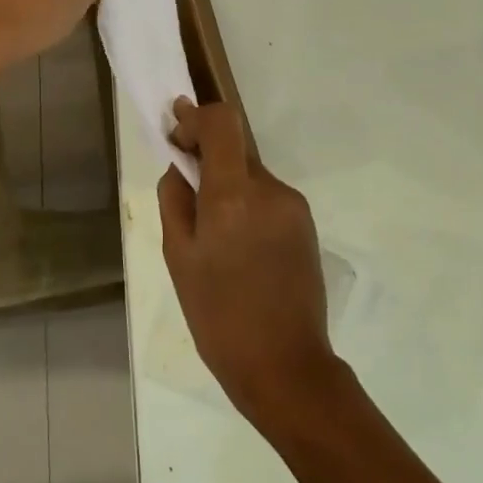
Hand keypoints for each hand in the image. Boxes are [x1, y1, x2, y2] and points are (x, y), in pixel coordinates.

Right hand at [157, 99, 339, 427]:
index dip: (196, 118)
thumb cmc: (218, 316)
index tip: (176, 133)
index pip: (222, 122)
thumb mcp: (179, 258)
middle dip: (208, 157)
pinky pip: (268, 199)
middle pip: (236, 149)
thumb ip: (176, 201)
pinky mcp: (306, 225)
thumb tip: (181, 168)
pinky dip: (247, 205)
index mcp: (234, 195)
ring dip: (228, 185)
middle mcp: (270, 190)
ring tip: (212, 234)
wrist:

************

| Problem description |
Once the pictures are set aside, retype the rest of the listing exactly.

| Response for this exercise |
Hand keypoints for each hand in the image. Boxes are [x1, y1, x2, y2] and points are (x, y), in pixel coordinates.

Right hand at [157, 99, 339, 427]:
index dip: (196, 118)
thumb cmc: (218, 316)
index tip: (176, 133)
index pip: (222, 122)
thumb mcp: (179, 258)
middle dip: (208, 157)
pinky pip: (268, 199)
middle pip: (236, 149)
thumb ip: (176, 201)
pinky mcp: (306, 225)
thumb tip: (181, 168)
pinky dip: (247, 205)
index mcp: (234, 195)
ring dip: (228, 185)
middle mcp: (270, 190)
ring tip: (212, 234)
wrist:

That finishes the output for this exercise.